В этой незамысловатой форме вопрос поставлен несколько по-новому, расширенно. Это не она - особенная, а он - не такой. А вообще - оба они искренни и естественны, просто от природы они разные. А значит - как ни в чем не виновные - попадут в рай.
Та диаметральная противоположность ее и героя, что она с самого начала уловила интуитивно - теперь подтвердилась полностью. Круг замкнулся...
Но эта ее, казалось бы, полная внутренняя готовность уйти - только минутная вспышка. В душе у нее - буря неразделенной любви. Пытаясь ее заглушить, она мечется по Москве, по знакомым - только бы не слышать себя.
Так из дому, гонимая тоской,
- Тобой! - всей женской памятью, всей жаждой,
Всей страстью - позабыть! - как вал морской
Ношусь вдоль всех штыков, мешков и граждан.
* * *
Над дремлющей борзой склонюсь - и вдруг -
Твои глаза! - Все руки по иконам -
Твои! - О, если бы ты был без глаз, без рук,
Чтоб мне не помнить их, не помнить их, не помнить!
* * *
Тень на домах ползет. - Вперед! Вперед!
Чтоб по людскому цирковому кругу
Дурную память загонять вконец, -
Чтоб только не очнуться, наконец!
Так от тебя, как от самой Чумы,
Вдоль всей Москвы - /плясуньей/ длинноногой
Кружить, кружить, кружить до самой тьмы -
Чтоб наконец у своего порога
Остановиться, дух переводя...
- И в дом войти, чтоб вновь найти - тебя!
Где же выход? Мысли ее обращаются к мужу, как нередко и раньше в моменты падений. (Где-то он теперь? Жив ли?). Их несколько - стихотворений с посвящением «С.Э.», начиная с 14 мая. Как приятно вспомнить родного, - ее твердую почву под ногами, - «С вечерним простым поцелуем Куда-то в щеку, мимо губ»... И мечты: своими бедами и «покорством - Мой Воин! - выкуплю тебя.» А самое известное - «Писала я на аспидной доске» - появилось 18 мая. Сколько ни писала она разных имен, чем и где только ни писала, как ни мечтала, чтобы они себя не изжили - все напрасно! С горькой, беспощадной к себе откровенностью она признается:
...И как потом, склонивши лоб на стол,
Крест-накрест перечеркивала - имя...
На фоне всего этого только светлый образ мужа остается неомраченным, а вечным - только е г о имя:
Непроданное мной! В н у т р и кольца!
Ты - уцелеешь на скрижалях.
С болью выкрикивает она это в пустоту своего одиночества... А на следующий день - новый всплеск эмоций - цикл из трех стихотворений - «Пригвождена». Может быть, появилось что-то новое, добавившее нечто к прежней обиде?
Весь этот цикл-триптих полон з р и м ы х образов, как бы приоткрывающих суть конфликта: вот мелькает рука, «хладная до жара» - «белой молнией взлетевший бич» - «В гром кафедральный - дабы насмерть бить» - Действие, присоединившееся к Слову - любопытный обратный ход событий: сначала гром, потом молния. Это говорит о мно-гом. «Гром кафедральный» гром церковной проповеди о христианской морали - только он может помочь руке «н а- с м е р т ь бить»: ведь слово для Марины Цветаевой куда значимее любого, даже самого оскорбительного жеста.

******

*Условия задания*:
Ответьте на вопросы по цитируемому отрывку о стихах Марины Цветаевой:
1. Какого числа появилось стихотворение «Писала я на аспидной доске»?
2. Какое посвящение стоит на стихотворениях, в которых мысли Цветаевой обращаются к мужу?
3. Как называется цикл из трех стихотворений, который в отрывке назван циклом-триптихом?

*Данные сегментации*:

******

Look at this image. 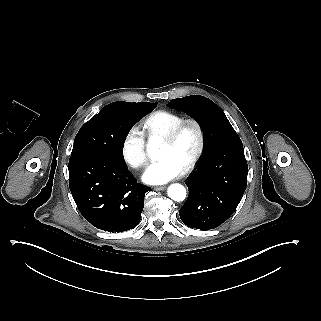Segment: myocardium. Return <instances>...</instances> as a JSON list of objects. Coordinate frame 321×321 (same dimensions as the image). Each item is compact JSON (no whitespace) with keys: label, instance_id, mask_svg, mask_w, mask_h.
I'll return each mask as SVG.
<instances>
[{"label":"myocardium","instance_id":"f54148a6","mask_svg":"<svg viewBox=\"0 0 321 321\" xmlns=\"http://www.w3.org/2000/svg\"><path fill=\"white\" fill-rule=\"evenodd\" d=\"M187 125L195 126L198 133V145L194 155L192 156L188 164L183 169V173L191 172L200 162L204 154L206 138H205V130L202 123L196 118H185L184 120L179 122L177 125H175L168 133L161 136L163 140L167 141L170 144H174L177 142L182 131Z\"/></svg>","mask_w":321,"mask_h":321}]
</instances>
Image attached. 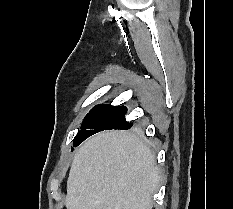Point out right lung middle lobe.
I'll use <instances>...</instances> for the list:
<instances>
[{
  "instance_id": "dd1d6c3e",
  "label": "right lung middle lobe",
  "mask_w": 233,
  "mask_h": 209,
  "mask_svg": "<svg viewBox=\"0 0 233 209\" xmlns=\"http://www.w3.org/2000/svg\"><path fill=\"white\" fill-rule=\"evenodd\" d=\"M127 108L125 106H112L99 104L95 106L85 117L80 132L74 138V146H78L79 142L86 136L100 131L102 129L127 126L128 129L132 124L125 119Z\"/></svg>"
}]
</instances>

******

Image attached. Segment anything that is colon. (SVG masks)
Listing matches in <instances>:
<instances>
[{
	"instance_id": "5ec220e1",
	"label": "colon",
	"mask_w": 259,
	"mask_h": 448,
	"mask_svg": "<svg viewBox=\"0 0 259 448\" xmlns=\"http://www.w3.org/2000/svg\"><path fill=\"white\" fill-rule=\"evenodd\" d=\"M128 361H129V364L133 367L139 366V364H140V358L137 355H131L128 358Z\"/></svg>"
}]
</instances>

******

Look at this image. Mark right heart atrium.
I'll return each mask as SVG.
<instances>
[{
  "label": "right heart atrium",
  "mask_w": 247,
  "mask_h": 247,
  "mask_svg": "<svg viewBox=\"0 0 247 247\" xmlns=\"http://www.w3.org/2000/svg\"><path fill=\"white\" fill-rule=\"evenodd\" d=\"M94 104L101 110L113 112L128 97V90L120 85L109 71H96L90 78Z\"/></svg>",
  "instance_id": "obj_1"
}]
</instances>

******

*Результат выполнения*:
1. 18 мая.
2. «С.Э.».
3. «Пригвождена».